**About this exercise**
The data must be reproduced verbatim; images are to be omitted.

**Extracted entries**
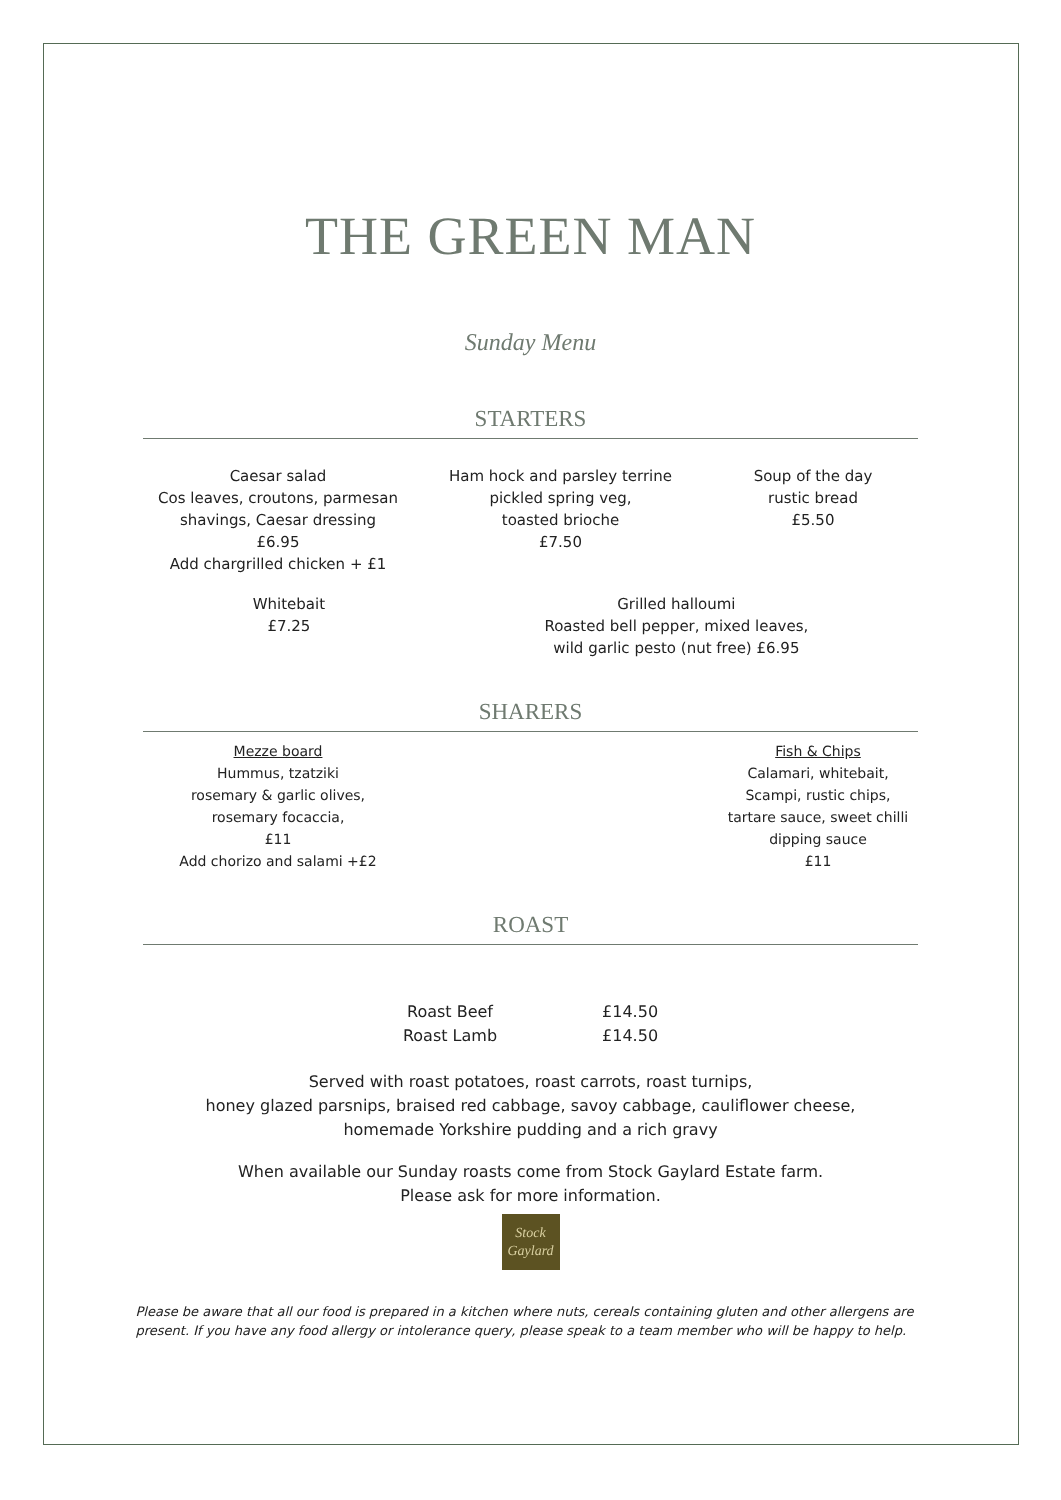THE GREEN MAN
Sunday Menu
STARTERS
Caesar salad
Cos leaves, croutons, parmesan
shavings, Caesar dressing
£6.95
Add chargrilled chicken + £1
Ham hock and parsley terrine
pickled spring veg,
toasted brioche
£7.50
Soup of the day
rustic bread
£5.50
Whitebait
£7.25
Grilled halloumi
Roasted bell pepper, mixed leaves,
wild garlic pesto (nut free) £6.95
SHARERS
Mezze board
Hummus, tzatziki
rosemary & garlic olives,
rosemary focaccia,
£11
Add chorizo and salami +£2
Fish & Chips
Calamari, whitebait,
Scampi, rustic chips,
tartare sauce, sweet chilli
dipping sauce
£11
ROAST
Roast Beef
Roast Lamb
£14.50
£14.50
Served with roast potatoes, roast carrots, roast turnips,
honey glazed parsnips, braised red cabbage, savoy cabbage, cauliflower cheese,
homemade Yorkshire pudding and a rich gravy
When available our Sunday roasts come from Stock Gaylard Estate farm.
Please ask for more information.
Stock
Gaylard
Please be aware that all our food is prepared in a kitchen where nuts, cereals containing gluten and other allergens are present. If you have any food allergy or intolerance query, please speak to a team member who will be happy to help.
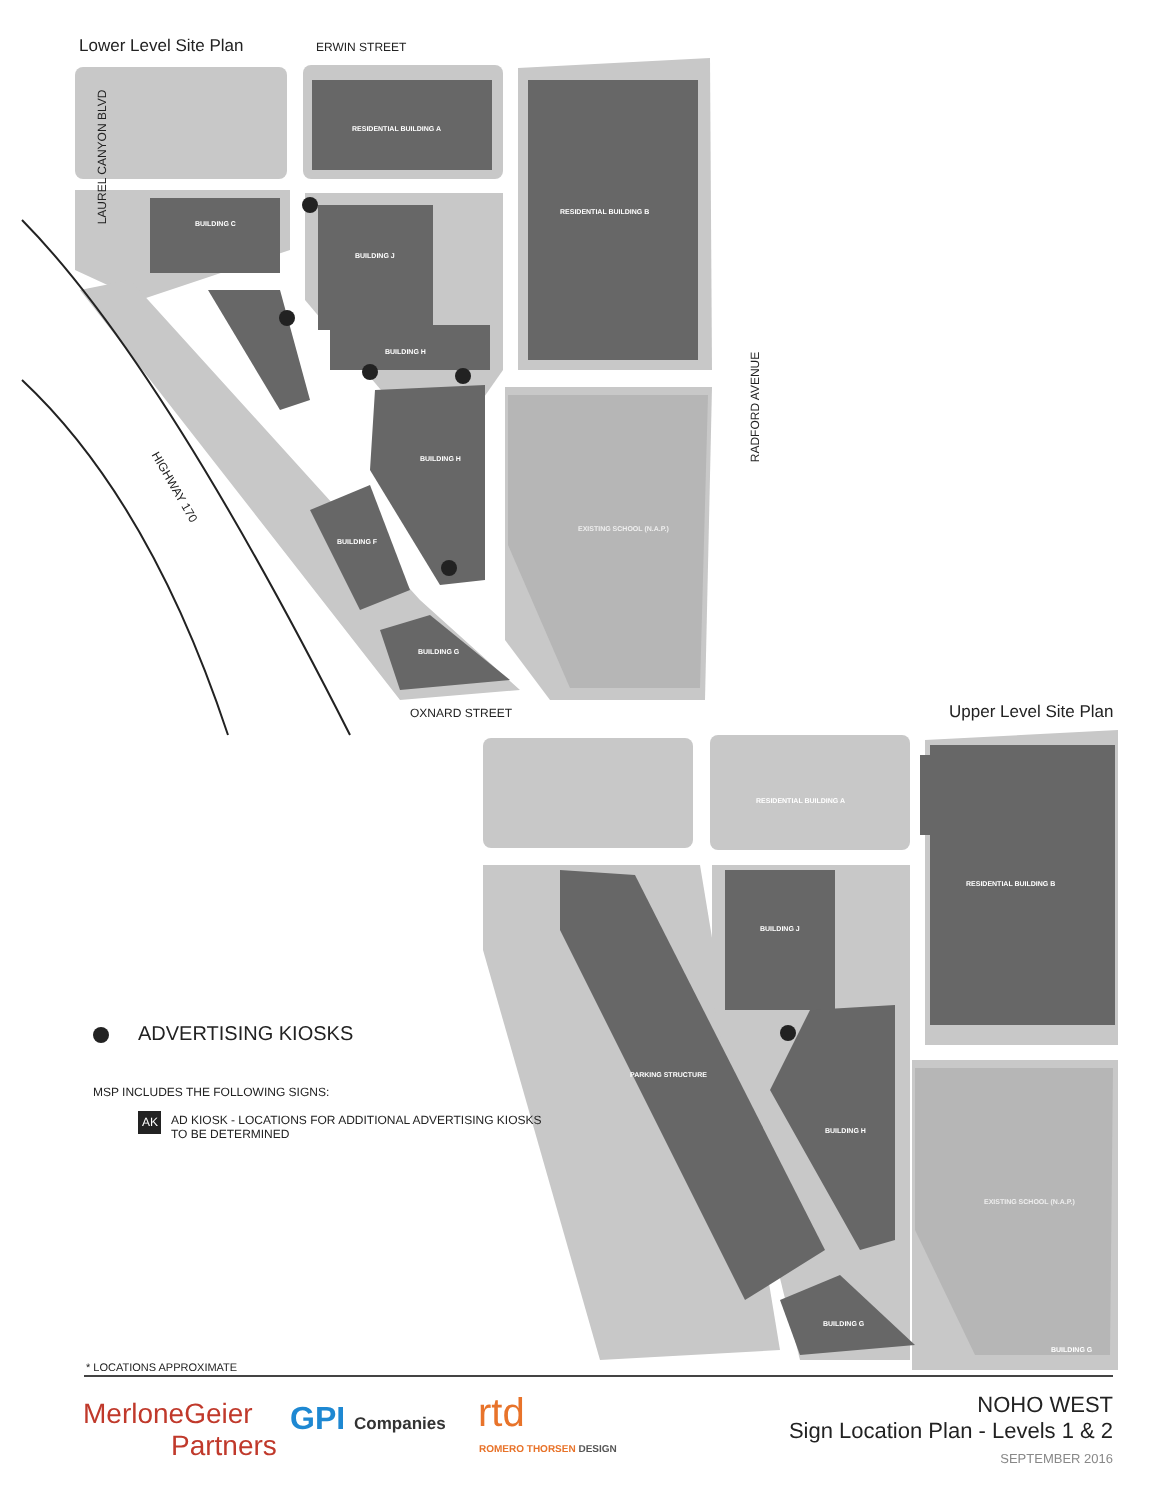Lower Level Site Plan ERWIN STREET
LAUREL CANYON BLVD
RESIDENTIAL BUILDING A
RESIDENTIAL BUILDING B
BUILDING C
BUILDING J
BUILDING H
BUILDING H
BUILDING F
BUILDING G
EXISTING SCHOOL (N.A.P.)
RADFORD AVENUE
HIGHWAY 170
OXNARD STREET Upper Level Site Plan
RESIDENTIAL BUILDING A
RESIDENTIAL BUILDING B
PARKING STRUCTURE
BUILDING J
BUILDING H
BUILDING G
EXISTING SCHOOL (N.A.P.)
BUILDING G
ADVERTISING KIOSKS
MSP INCLUDES THE FOLLOWING SIGNS:
AK
AD KIOSK - LOCATIONS FOR ADDITIONAL ADVERTISING KIOSKS
TO BE DETERMINED
* LOCATIONS APPROXIMATE
MerloneGeier
Partners
GPI Companies rtd
ROMERO THORSEN DESIGN
NOHO WEST
Sign Location Plan - Levels 1 & 2
SEPTEMBER 2016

**Solution below**
THE GREEN MAN
Sunday Menu
STARTERS
Caesar salad
Cos leaves, croutons, parmesan
shavings, Caesar dressing
£6.95
Add chargrilled chicken + £1
Ham hock and parsley terrine
pickled spring veg,
toasted brioche
£7.50
Soup of the day
rustic bread
£5.50
Whitebait
£7.25
Grilled halloumi
Roasted bell pepper, mixed leaves,
wild garlic pesto (nut free) £6.95
SHARERS
Mezze board
Hummus, tzatziki
rosemary & garlic olives,
rosemary focaccia,
£11
Add chorizo and salami +£2
Fish & Chips
Calamari, whitebait,
Scampi, rustic chips,
tartare sauce, sweet chilli
dipping sauce
£11
ROAST
Roast Beef
Roast Lamb
£14.50
£14.50
Served with roast potatoes, roast carrots, roast turnips,
honey glazed parsnips, braised red cabbage, savoy cabbage, cauliflower cheese,
homemade Yorkshire pudding and a rich gravy
When available our Sunday roasts come from Stock Gaylard Estate farm.
Please ask for more information.
Stock
Gaylard
Please be aware that all our food is prepared in a kitchen where nuts, cereals containing gluten and other allergens are present. If you have any food allergy or intolerance query, please speak to a team member who will be happy to help.
Lower Level Site Plan ERWIN STREET
LAUREL CANYON BLVD
RESIDENTIAL BUILDING A
RESIDENTIAL BUILDING B
BUILDING C
BUILDING J
BUILDING H
BUILDING H
BUILDING F
BUILDING G
EXISTING SCHOOL (N.A.P.)
RADFORD AVENUE
HIGHWAY 170
OXNARD STREET Upper Level Site Plan
RESIDENTIAL BUILDING A
RESIDENTIAL BUILDING B
PARKING STRUCTURE
BUILDING J
BUILDING H
BUILDING G
EXISTING SCHOOL (N.A.P.)
BUILDING G
ADVERTISING KIOSKS
MSP INCLUDES THE FOLLOWING SIGNS:
AK
AD KIOSK - LOCATIONS FOR ADDITIONAL ADVERTISING KIOSKS
TO BE DETERMINED
* LOCATIONS APPROXIMATE
MerloneGeier
Partners
GPI Companies rtd
ROMERO THORSEN DESIGN
NOHO WEST
Sign Location Plan - Levels 1 & 2
SEPTEMBER 2016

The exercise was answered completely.